I'm at that point in the year where the end date is in sight. It is tangible: I can almost touch it with outstretched fingers. I can count the days in double digits. I can imagine my bags packed and my little room here empty. And it's dangerous.

The closer to the end of something you get, the easier it is to let the time pass you by, focusing on the end date and not what needs to come before it. In doing that, I've lost a little bit of myself here: forgetting the promise I made to make the last few months count. Ones that haven't slipped me by in a rush to get myself back to my normal life. You see, that's part of the problem. It doesn't feel normal to be half a planet from home anymore. It doesn't feel beneficial.

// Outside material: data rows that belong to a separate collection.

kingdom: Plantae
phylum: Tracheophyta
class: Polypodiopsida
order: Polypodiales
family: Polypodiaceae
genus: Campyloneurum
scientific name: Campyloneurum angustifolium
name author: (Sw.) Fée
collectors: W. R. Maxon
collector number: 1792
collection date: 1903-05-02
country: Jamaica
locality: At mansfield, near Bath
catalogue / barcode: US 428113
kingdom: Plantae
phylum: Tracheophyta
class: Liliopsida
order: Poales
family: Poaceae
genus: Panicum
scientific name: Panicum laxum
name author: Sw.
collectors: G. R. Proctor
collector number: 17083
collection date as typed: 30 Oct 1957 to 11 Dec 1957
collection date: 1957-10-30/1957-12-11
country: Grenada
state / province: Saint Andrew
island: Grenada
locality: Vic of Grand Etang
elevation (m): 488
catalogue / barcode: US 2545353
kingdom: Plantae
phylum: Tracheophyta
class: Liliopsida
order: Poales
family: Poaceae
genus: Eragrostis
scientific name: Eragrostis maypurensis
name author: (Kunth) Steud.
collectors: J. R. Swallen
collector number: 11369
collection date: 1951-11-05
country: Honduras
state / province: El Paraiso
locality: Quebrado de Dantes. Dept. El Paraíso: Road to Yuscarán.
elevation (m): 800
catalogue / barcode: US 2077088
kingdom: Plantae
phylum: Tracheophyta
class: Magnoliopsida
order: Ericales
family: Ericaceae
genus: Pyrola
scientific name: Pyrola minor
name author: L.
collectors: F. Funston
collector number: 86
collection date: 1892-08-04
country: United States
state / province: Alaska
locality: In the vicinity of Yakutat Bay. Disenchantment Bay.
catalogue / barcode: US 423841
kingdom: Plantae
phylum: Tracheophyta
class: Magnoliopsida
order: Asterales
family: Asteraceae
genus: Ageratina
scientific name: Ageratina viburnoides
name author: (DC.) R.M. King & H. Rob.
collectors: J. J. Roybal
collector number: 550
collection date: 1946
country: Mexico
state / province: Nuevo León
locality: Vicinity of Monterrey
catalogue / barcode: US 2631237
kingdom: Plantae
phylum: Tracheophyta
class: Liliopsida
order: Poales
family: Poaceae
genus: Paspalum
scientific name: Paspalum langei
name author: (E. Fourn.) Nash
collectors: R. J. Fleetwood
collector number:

I remember my last few months of secondary school and how almost in a weekend, I was ready to move on from it all and get onto the next step. I am ready to be done with this year now. Ready to be surrounded by family and friends and home. Coffee shops. Countryside. £10 notes that I haven't even seen yet. That's not to say it's awful, because of course it's not. I'm simply ready to be done with it.

But I haven't accomplished all that I came here to. My Japanese standard is far below what it should be - or what I think it should be - and I beat myself up about it a little too often. Yet I'm not doing a great deal to change it, which has led me to the conclusion that I've fallen a little out of love with it all. I have come to realise learning Japanese is not a hobby like it is for a lot of the students here. It is simply a facilitator: a method of communication. Yes I find kanji fascinating, but I'm not the kid who studies them for fun. I don't watch anime and I don't read manga. I never have, and I never will. The assumption that everyone who loves Japan loves the 'kawaii culture' is a gross miscalculation. It puts us all into a box that defines us at least partially, as outsiders. As people obsessed with difference and fantasy and a lot of other things I will never know about because I'm not part of it. But that's fine - everyone has things they love and I am in no position to say that it is wrong. It just feels like I fell into the wrong hole, stumbled into the wrong classroom, and only continued because I did well in the exams.

It might seem strange that I can feel like this after I wrote about an incredible weekend just recently. That weekend really was wonderful, but the main reason it was wonderful was because I was with a family. They welcomed me into their lives and treated me like a part of it. And it was a high, a breathtakingly beautiful high. Everything else is getting to those highs and coming down from them afterwards. How do I even begin to answer the inevitable question of "how was your year abroad?" when I get home? Do I just forward them a link to my blog and tell them to make a cup of tea and take a long hard read, or do I simply say it was great and move the conversation on? It is a constant feeling of limbo. Making the most of it, not feeling ungrateful for literally exploring the world, broadening horizons, blah blah blah. It's also really shit being so far from everyone I really love. There's not a day that goes by that I'm not incredibly glad I came on this year abroad. None of it has been a mistake and I don't regret any of it, but the end is in sight and I am hurrying it along.

Of course, there is always turnaround from feelings like this. I know this. I literally live like this. I'm doing all the things I can to make it amazing. I've booked a weekend trip to Korea. I'm seeing Edinburgh friends in Tokyo next month. I've made a thousand cranes and I'm going to take them to Hiroshima once I've strung them all. It's nearly over, and I'll be leaving with a huge heart and an overwhelming sense of happiness; for such an incredible year, and to be returning home. Both are valuable, important and real. And feeling them both is okay.